Most probably "Yes." In fact we already now know how to beat meta-heuristics: most problems that arise in industry can be formulated as a mathematical program, and provide better solutions than any meta-heuristic - first of all because meta-heuristics cannot find an optimum. In rather many applications mathematical optimisation tools are also very efficient.
I am not sure I understand the premise of the question.
(1) If one does not have a mathematical model of an optimization problem, can we actually call it that? and
(2) How would meta-heuristics help in this case?
I imagine that to use a meta-heuristic for optimization, one would need at the very least a black-box, which takes values from some set and produces elements in a totally ordered set. In mathematical language, such black box is a function, and I would call this a mathematical model of one's problem. There are optimization algorithms that rely only on function values; see for example the relevant chapter in Nocedal&Wright's textbook (Chapter Derivative-Free Optimization
I agree with you for several reasons from my point of view:
1- Mathematical programming gets the exact solution, but metaheuristic algorithms get an approximate solution.
2- The running time of solution obtained by mathematical programming is often less than the running time of solution obtained by heuristic algorithms (from my experience to solve some optimization problems)
On the other hand, there are two challenges, the first how to formulate real-life problems as a mathematical model and the other is how to solve such mathematical models, for example, simple mathematical programming models can be used software package (Matlab, Python, Lingo, Ceplex,...) to solve them if they do not contain the absolute value while you need special treatment before using such software.
Generally, we need many comparisons between them to show which one is better.
Prof. Dr. Michael Patriksson Thank you very much because you gave me confidence to do a lot of practical experiments between them.
When you build your model as a mathematical model, you should first try mathematical programming methods to optimize it. If it is not a mathematical model, then it has to be at least a collection of mathematical sub-models, otherwise how can you think of optimization? If it is a mathematical model, but it is not a mathematical programming model, you can still use mathematical optimization methods. Only if the problem is intractable or very hard to solve using optimization algorithms, then you should consider metaheuristics. If you need reasonable solutions quickly, that is where the need for heuristics arises.
Just to avoid any confusion, both, mathematical programming and metaheuristics can, of course, find the optimal solution for a problem.
With metaheuristics, however, you might also obtain clearly suboptimal solutions, without always having the means to gauge the distance to the optimum. On the other hand, having a mathematical formulation, doesn't grant that you can solve the underlying problem within practically motivated time limits.

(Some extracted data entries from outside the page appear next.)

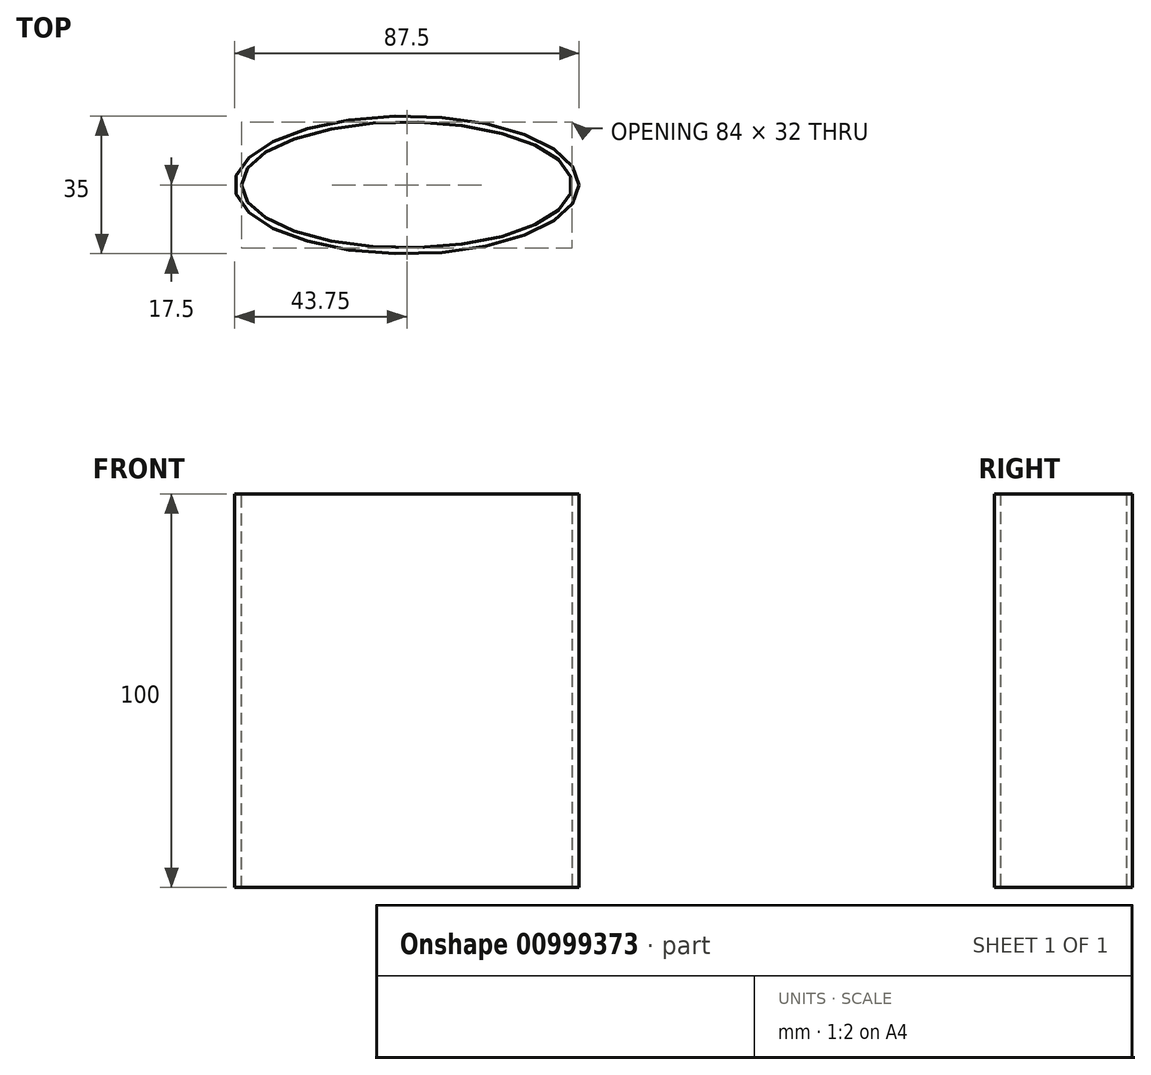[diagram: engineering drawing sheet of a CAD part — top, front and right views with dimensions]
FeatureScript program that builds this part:
annotation { "Feature Type Name" : "Feature", "Feature Type Description" : "" }
export const myFeature = defineFeature(function(context is Context, id is Id, definition is map)
    precondition{}
    {
        {
            var Q0;
            Q0=qCreatedBy(makeId("Top.planeOp"),FACE);
            var sketch = newSketch(context, id + "F0", { "sketchPlane" : qUnion([Q0])});
            skEllipse(sketch, "E0", {"center": v(0, 0) * mm, "majorRadius": 43.75 * mm, "minorRadius": 17.5 * mm, "majorAxis": v(1, 0)});
            skSolve(sketch);
        }
        {
            var Q0;
            Q0=makeQuery(id+"F0.imprint","IMPRINT",FACE,{"disambiguationData":[TD([[makeQuery(id+"F0.imprint","IMPRINT",EDGE,{"derivedFrom":sQuery(id+"F0.wireOp",EDGE,"E0")}),1.0]])]});
            extrude(context, id + "F1", {"entities" : qUnion([Q0]), "depth" : 100 * mm, "offsetDistance" : 25 * mm});
        }
        {
            var Q0;
            Q0=makeQuery(id+"F1.opExtrude","CAP_FACE",FACE,{"disambiguationData":[OSD([sQuery(id+"F0.wireOp",EDGE,"E0")])],"isStart":false});
            var sketch = newSketch(context, id + "F2", { "sketchPlane" : qUnion([Q0])});
            skEllipse(sketch, "E1", {"center": v(0, 0) * mm, "majorRadius": 42 * mm, "minorRadius": 16 * mm, "majorAxis": v(-1, 0)});
            skSolve(sketch);
        }
        {
            var Q0;
            Q0=makeQuery(id+"F2.imprint","IMPRINT",FACE,{"disambiguationData":[TD([[makeQuery(id+"F2.imprint","IMPRINT",EDGE,{"derivedFrom":sQuery(id+"F2.wireOp",EDGE,"E1")}),1.0]])]});
            var Q1;
            Q1=sQuery(id+"F2.wireOp",EDGE,"E1");
            extrude(context, id + "F3", {"entities" : qUnion([Q0]), "operationType" : NewBodyOperationType.REMOVE, "surfaceEntities" : qUnion([Q1]), "endBound" : BoundingType.THROUGH_ALL, "oppositeDirection" : true, "depth" : 25 * mm, "offsetDistance" : 25 * mm});
        }
    });
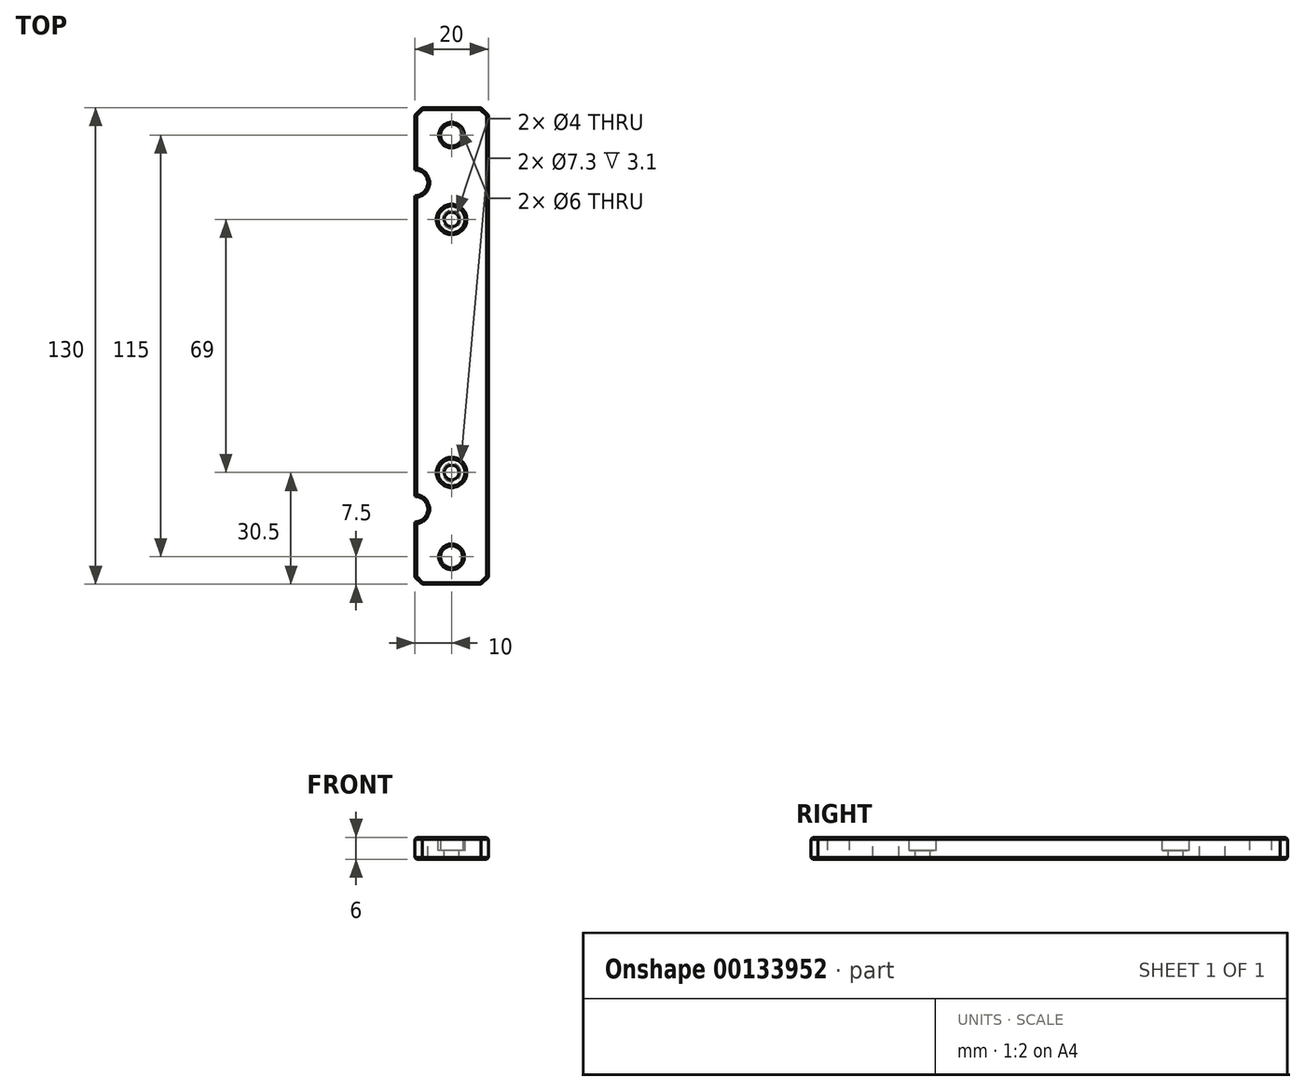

So you might be left walking in the dark but sometimes you may still have to and be able to reach your goal that way.
It's highly unlikely that a (meta)-heuristic can even get close to the optimum - and that has been seen hundreds of times over the years. Can't you just face it - metaheuristics are not worthy of trying if we have a crisp math model to solve.
I agree with you, but in the attached paper, I proposed a mathematical model for the radio k-coloring problem of graphs, but when solving it, it cannot reach the exact solution, but by setting an upper bound for it, what can you explain to this problem? (Figure 7 at the enclosed paper)
I am not sure now with the different data and uncertainties that we have, it is easy to have a mathematical problem for each problem that take into consideration the different factors. Metaheuristics could be then a practical approach to get good results quickly. Also, the hybridization of both is much useful, but the replacement I am not sure it is practical. This is just a question and I am not qualify to affirm this.
Meta-heuristic are applicable for non-deterministic problems. Here you don't know the global best solution but have a fitness criteria. Heuristics are also applied instead of meta-heuristics but huge search space cannot be explored by a greedy deterministic approach.
Most definitely. But there's always this beauty in having an all-encompassing global optimization methodology that is able to tackle any problem, regardless of size or complexity. I know some may attack meta-heuristics on the premise of its simplicity and occasional subpar performance, but I think there will always be a need for computational speed over solution quality, as in the case of autonomous robotics. Sometimes exact solutions to all problems in real-time is just not possible.